Franc 'Quadrophenia' Roddam's 'The Bride' which followed, may have been harder to take pride in. Sting played a melancholy Frankenstein to Jennifer Beals's manufactured bride - he'd solved the bolt problem - and their conversations were sharp as a bolster. 'You don't own me! You didn't create me!' squeaked the feminist beauty. 'As a matter of fact I did,' replied the Baron. Easy over on the alembics, the script strove for significance at all times. Sting, stand-up collar a pale splash of arrogance against his sombre frock coat hung about lifelessly like a lemon. 'Not a great movie,' he half agreed, 'but I thought I was quite good.
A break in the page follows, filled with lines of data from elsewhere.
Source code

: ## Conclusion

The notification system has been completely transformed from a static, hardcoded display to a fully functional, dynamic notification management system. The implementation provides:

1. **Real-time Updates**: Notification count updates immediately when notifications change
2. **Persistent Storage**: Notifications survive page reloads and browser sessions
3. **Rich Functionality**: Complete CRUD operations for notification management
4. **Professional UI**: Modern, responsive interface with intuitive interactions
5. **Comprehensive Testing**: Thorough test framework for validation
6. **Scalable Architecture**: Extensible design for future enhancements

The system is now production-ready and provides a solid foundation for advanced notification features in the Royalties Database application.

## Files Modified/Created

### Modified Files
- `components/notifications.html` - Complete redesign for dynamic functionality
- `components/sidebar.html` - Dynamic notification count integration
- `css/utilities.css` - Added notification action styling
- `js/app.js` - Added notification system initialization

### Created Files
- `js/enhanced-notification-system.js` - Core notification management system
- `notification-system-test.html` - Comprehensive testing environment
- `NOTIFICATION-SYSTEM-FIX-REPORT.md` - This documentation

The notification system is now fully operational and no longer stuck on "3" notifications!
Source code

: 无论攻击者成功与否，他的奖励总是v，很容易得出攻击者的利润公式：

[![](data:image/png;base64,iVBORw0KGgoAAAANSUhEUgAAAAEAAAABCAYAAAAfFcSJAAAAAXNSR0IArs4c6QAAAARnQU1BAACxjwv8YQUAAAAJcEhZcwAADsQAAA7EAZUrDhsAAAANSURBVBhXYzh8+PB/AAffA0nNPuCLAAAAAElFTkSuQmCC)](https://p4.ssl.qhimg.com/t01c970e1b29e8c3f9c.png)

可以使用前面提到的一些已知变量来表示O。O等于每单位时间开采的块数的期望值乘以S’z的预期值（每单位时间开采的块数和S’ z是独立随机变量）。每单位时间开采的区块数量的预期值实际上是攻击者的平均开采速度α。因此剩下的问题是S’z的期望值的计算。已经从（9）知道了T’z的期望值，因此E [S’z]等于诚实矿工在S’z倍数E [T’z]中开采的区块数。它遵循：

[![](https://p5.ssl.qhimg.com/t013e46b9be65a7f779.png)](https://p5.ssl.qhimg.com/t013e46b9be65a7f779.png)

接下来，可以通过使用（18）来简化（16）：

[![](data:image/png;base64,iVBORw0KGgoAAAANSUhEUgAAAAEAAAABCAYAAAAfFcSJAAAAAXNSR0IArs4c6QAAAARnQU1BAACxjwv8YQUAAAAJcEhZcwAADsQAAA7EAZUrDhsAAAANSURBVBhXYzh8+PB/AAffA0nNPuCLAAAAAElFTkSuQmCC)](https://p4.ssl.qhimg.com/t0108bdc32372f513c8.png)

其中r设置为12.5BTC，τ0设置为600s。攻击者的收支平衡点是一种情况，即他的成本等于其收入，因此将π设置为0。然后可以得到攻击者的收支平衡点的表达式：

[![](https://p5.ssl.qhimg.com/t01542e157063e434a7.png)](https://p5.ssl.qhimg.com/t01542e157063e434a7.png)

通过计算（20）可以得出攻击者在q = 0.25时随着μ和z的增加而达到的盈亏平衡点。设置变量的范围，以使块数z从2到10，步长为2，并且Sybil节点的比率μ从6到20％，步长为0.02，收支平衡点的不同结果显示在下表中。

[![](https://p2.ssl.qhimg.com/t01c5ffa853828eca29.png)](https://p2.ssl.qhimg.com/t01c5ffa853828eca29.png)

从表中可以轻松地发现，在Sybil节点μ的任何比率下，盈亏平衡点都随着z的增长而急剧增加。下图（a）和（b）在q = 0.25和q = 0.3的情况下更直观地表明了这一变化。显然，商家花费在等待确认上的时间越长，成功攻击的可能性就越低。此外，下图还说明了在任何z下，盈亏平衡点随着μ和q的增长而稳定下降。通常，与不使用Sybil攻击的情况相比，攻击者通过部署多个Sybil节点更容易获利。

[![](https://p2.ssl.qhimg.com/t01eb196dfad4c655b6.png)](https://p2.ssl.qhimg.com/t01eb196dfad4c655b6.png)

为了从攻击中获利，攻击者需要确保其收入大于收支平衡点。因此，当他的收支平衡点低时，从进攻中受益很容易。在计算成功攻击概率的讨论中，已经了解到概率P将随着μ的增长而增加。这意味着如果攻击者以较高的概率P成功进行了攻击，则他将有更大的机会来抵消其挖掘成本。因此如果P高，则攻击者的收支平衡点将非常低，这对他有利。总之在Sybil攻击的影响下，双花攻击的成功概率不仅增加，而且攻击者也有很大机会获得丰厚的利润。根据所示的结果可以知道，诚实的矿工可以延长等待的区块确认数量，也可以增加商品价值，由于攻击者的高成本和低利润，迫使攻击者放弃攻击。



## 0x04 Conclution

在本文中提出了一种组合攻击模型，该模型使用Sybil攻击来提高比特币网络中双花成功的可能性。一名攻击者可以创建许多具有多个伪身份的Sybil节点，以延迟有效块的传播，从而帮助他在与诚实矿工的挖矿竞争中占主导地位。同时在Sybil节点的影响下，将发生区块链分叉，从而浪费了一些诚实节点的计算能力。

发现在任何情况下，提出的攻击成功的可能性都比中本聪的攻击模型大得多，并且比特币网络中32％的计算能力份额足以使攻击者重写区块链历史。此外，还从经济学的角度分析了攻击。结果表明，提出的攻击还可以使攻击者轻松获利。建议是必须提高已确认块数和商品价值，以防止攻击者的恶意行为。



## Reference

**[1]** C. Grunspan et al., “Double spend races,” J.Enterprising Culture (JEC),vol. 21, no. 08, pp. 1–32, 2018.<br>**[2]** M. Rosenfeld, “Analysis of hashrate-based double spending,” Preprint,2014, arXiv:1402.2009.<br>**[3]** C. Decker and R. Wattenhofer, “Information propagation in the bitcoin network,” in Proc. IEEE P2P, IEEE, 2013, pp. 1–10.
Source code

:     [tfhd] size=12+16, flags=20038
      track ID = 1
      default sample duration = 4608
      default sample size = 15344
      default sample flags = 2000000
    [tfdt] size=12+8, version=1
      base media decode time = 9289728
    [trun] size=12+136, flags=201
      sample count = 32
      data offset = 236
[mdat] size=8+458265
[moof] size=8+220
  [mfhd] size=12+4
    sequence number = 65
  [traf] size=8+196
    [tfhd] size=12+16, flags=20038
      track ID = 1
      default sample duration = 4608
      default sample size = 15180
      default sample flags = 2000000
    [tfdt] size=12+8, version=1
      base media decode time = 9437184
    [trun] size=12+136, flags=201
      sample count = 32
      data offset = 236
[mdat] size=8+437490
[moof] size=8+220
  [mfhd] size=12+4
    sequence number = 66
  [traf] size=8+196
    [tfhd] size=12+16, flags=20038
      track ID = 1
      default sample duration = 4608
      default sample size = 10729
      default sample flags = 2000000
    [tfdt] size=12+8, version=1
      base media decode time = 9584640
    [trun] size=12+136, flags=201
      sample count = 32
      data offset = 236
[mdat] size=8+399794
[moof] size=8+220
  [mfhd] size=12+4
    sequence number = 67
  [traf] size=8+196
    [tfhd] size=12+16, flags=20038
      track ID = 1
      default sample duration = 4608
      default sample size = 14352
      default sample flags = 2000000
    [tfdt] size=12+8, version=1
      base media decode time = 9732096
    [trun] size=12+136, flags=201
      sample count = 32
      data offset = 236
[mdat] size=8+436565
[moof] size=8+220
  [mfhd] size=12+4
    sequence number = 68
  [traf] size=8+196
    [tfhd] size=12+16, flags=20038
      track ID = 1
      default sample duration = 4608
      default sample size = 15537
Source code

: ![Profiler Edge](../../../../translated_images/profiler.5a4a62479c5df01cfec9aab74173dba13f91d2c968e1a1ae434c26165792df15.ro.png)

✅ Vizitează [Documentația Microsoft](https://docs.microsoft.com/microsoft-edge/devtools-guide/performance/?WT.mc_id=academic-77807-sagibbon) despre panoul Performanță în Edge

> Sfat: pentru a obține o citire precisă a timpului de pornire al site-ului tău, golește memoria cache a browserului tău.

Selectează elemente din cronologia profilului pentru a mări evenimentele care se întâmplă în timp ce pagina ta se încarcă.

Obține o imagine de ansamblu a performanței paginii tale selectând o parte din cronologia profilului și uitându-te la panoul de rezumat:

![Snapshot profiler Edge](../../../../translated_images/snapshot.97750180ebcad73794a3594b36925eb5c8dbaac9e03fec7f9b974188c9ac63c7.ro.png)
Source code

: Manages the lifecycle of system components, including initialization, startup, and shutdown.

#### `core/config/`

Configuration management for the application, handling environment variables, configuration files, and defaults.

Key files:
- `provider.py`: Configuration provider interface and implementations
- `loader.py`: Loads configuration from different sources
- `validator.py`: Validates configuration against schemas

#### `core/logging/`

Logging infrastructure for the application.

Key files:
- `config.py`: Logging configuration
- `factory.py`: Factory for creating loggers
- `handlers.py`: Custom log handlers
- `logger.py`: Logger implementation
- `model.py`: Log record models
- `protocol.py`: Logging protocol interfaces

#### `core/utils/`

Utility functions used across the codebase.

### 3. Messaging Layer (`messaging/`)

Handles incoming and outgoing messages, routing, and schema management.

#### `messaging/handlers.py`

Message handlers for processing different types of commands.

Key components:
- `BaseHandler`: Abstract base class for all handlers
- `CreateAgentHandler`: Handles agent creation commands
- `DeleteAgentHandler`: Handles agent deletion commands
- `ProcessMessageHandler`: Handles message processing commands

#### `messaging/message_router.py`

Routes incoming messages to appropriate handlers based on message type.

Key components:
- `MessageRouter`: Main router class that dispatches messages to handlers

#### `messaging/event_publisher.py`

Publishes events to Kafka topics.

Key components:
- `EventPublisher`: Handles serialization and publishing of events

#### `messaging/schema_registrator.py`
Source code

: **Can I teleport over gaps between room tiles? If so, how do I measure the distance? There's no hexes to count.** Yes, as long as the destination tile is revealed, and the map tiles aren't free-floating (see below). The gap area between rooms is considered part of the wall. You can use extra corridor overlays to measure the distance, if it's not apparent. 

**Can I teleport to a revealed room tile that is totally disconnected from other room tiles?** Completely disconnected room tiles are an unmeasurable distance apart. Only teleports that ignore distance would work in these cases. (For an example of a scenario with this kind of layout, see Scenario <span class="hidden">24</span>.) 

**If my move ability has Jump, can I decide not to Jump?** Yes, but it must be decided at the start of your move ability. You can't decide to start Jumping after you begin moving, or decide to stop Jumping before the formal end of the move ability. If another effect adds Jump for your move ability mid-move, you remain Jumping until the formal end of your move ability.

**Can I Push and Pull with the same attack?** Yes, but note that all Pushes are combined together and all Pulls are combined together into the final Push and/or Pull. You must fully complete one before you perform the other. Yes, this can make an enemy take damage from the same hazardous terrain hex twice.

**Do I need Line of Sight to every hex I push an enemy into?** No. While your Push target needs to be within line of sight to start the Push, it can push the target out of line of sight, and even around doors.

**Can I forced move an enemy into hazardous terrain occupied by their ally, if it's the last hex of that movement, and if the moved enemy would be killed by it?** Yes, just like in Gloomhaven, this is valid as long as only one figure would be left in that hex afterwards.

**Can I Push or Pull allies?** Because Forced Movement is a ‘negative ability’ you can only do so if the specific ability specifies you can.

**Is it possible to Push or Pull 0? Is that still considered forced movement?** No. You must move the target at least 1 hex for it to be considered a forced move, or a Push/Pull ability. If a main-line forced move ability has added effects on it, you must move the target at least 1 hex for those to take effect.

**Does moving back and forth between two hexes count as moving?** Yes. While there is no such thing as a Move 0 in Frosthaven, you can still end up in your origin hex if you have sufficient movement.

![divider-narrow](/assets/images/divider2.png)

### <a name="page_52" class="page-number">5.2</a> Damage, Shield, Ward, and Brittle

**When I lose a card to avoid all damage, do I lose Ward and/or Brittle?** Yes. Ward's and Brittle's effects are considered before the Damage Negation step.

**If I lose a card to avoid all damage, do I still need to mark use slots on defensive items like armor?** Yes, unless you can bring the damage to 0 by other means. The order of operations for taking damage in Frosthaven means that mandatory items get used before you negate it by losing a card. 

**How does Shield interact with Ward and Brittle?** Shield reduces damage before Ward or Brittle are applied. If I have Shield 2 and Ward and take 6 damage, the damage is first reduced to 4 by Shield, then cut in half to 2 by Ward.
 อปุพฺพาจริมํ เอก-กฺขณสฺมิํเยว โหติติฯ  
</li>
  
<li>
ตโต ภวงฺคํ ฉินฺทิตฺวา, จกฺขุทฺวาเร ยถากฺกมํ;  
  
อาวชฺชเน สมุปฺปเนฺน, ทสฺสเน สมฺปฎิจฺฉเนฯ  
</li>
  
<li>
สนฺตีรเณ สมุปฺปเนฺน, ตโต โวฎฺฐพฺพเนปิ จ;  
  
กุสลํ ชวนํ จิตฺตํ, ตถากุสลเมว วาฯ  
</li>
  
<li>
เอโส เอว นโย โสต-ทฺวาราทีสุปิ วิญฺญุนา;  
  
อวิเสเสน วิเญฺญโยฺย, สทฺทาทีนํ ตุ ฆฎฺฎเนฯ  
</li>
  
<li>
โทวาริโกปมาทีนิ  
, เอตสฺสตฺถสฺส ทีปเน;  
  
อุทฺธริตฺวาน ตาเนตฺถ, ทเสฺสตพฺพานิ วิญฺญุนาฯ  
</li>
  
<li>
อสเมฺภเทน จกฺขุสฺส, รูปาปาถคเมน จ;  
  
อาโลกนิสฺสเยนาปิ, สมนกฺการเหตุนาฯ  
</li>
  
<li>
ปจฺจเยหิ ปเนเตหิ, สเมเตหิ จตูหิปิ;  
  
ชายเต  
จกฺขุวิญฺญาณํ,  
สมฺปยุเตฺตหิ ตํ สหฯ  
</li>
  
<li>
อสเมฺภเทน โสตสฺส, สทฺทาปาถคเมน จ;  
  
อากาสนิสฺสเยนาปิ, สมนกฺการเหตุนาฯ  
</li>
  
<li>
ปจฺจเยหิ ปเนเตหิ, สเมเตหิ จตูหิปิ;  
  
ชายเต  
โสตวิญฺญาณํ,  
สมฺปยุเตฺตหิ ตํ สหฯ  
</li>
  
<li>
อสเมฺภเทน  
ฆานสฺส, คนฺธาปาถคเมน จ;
I had to act a lot. A lot of things went wrong with that film. It was camp because it took itself too seriously. The problem was I was the most experienced actor in the cast and normally I work with experienced actors who bolster you up with their buoyancy. It was hard.' Working on David Lynch's 'Dune' hadn't been easy either. Mexico is a mile high - no oxygen, filthy place, pollution and I was in this rubber suit running up and down stairs all day with my whole body dyed red. And David Lynch has got this very strange personality. On the surface he's like a geek from the mid-West but underneath he's a monster.'

And his very small part in Terry Gilliam's 'Baron Munchhausen'? 'The smallest part in that." he laughed. 'Terry just lives across the road. I knew all about the dramas going on behind the scenes. What a nightmare! He phoned me up and said 'Look, we've run out of money, and there's a scene but I can't afford to pay an actor." I said, Terry - as you're my neighbour, I'll do it. I went to Rome for the day, did 10 minutes, and came home. Forty seven or 50 million dollars is a lot of money, and 1 was a bit resentful about how much his movie cost. I was thinking, God - how can you justify that amount of money? Then I saw it and I didn't want it to end. I felt like a 12 year-old. It's full of Terry's signatures. I'm glad I was in it.'

He has been restoring the tissues after the Amnesty International tour. 'They took 100 musicians around the world - and it worked. We took the message to three million people! I believe in Amnesty and every time they ask me to support them I do. It was great to work with my peers because we rarely meet. You don't play the same city as Peter Gabriel or Bruce Springsteen in the same week, so to actually share the stage, share the airplane, share hotels, share space, share attention, is great for all of us! I felt a lot less lonely and isolated. We had a lot in common, and the chemistry was perfect. No in-fighting - although the press was so desirous of a fight between me and Bruce Springsteen they invented one.'

He has finally relinquished the rights to Mervyn Peake's 'Gormenghast' trilogy after auditioning Coppola and Scorsese as possible directors - 'I'm too old to play Steerpike. Once I'd written the script and we'd done it as a radio play for the BBC, I'd got it out of my system' - and moved on to other challenges. He will be playing Hamlet in Tom Stoppard's fihn of 'Rosencrantz and Guildenstern are Dead', and Mack the Knife on Broadway in 'The Threepenny Opera' for John Dexter. 'It's a great way of joining my two worlds together. I always felt that if I wanted to act I had to choose vehicles that were left-field. Nothing to do with music. I've been offered a lot of musicals, but just look back into history - Billy Fury, Tommy Steele, all those dreadful movies with Elvis and Cliff. And my introduction to the theatre was in the pit band at University Theatre, Newcastle. Actors who think they can sing, think they can sing in key, think they can keep time. It's always the musicians' fault - the musicians were dragging or changing key miraculously. All that camp stuff. Now I want to see if I can do it. Mack is a very interesting character because he can defend his amorality in terms of Marxist ideology. You can't be moral till your belly's full. It does have a point to make.